TEXT
Tag Archives: imaging damaged reactor

Scientists Used Natural Cosmic Radiation to Peer Inside Fukushima’s Mangled Reactor

Peter Lobner, updated 4 March 2023

Introduction

A muon is an unstable elementary subatomic particle in the same class as an electron (they’re both leptons), but with a much greater mass (207 times greater).  A useful property of muons is that they can penetrate matter much further than X-rays with the added benefit of causing essentially zero damage to the matter it passes through. Muons scatter and lose energy as they pass through matter, slowing down and eventually decaying, typically into three particles: an electron and two types of neutrinos. The higher the average density of the matter encountered along the muon’s flight path, the more quickly the muon slows down.

Muons are created by the interaction of high-energy cosmic rays with the upper regions of Earth’s atmosphere and they account for much of the cosmic radiation that reaches the Earth’s surface. This means that the existing flux of muon radiation at the Earth’s surface (about 10,000 muons/square meter/sec) is a free resource for clever researchers.

Muon tomography uses this free muon flux and the muon’s characteristic of slowing down more quickly in denser matter to create a density map of the field-of-view available to a muon detector.  There are two types of muon imaging, transmission and scattering. The differences are addressed in LA-UR-15-24802, listed below. In both types of muon imaging, denser objects and structures in the detectors field of view appear as shadows (muon shadows) that are darker (fewer muons getting thru to the detectors) than less dense areas.

Muon tomography at the Fukushima Nuclear Power Plant

Tokyo Electric Power Company (TEPCO) supported the use of muon tomography at the Fukushima Nuclear Power Plant to help determine what damage was done to the reactor cores at Units 1, 2 and 3 during the 11 March 2011 accident, which was precipitated by a 9.0 magnitude earthquake followed by a 15-meter (49.2-ft) tsunami.

A 2013 muon tomography feasibility study (Hauro Miyadera, et al.) reported: “Muon scattering imaging has high sensitivity for detecting uranium fuel and debris even through thick concrete walls and a reactor pressure vessel. Technical demonstrations using a reactor mockup, a detector radiation test at Fukushima Daiichi, and simulation studies have been carried out. These studies establish feasibility for the reactor imaging. A few months of measurement will reveal the spatial distribution of the reactor fuel.”

At Reactor #1, two 22 ton (20 metric ton), 21-foot by 21-foot (6.4 m by 6.4 m) muon detectors were installed and used to collect data over periods of months to develop high-resolution images of the damaged reactor core and surrounding areas. Placement of the muon detectors and the general scan geometry is shown in the following diagram.

 
Fukushima muon tomography setup 

Source: LA-UR-12-20494

Reactor #1 muon scan results

In March 2015, TEPCO announced that its muon tomography scanning efforts at Fukushima were successful, and confirmed that the nuclear plant’s Reactor #1 suffered a complete meltdown. The muon scans showed no corium (i.e., the lava-like product of a reactor core meltdown containing the melted nuclear fuel, fission products, control rods, and structural materials) remained in the reactor pressure vessel (RPV). The muon scans did not show the distribution of the corium that flowed out of the bottom of the reactor vessel into the primary containment vessel (PCV).

TASK INSTRUCTIONS
What did the muon scans show about corium in Reactor #1's reactor pressure vessel, according to the text on muon tomography at Fukushima?

EXTRACTED ENTRIES
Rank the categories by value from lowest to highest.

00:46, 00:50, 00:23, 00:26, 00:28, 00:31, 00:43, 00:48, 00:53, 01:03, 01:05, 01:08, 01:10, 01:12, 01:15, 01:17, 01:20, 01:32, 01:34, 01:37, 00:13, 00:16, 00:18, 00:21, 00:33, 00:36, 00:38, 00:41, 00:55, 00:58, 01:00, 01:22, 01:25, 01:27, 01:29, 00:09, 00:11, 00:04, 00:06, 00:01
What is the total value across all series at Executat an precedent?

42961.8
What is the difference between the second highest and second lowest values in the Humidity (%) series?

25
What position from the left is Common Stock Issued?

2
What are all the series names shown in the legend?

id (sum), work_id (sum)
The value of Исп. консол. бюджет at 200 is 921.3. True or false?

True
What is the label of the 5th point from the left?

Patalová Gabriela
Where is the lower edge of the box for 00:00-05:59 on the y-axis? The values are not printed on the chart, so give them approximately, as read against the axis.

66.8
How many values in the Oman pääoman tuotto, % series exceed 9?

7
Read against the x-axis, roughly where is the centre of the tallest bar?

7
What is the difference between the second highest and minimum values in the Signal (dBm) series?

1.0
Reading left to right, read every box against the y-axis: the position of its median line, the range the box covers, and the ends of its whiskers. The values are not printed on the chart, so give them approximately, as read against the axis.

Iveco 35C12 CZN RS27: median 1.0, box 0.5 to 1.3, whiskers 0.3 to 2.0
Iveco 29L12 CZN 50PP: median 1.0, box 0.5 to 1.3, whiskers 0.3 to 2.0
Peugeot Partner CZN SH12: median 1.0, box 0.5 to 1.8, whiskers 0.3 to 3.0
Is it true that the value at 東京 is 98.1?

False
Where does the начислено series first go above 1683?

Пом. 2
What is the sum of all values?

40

ANSWER FOR THIS EXERCISE
No corium remained in the reactor pressure vessel.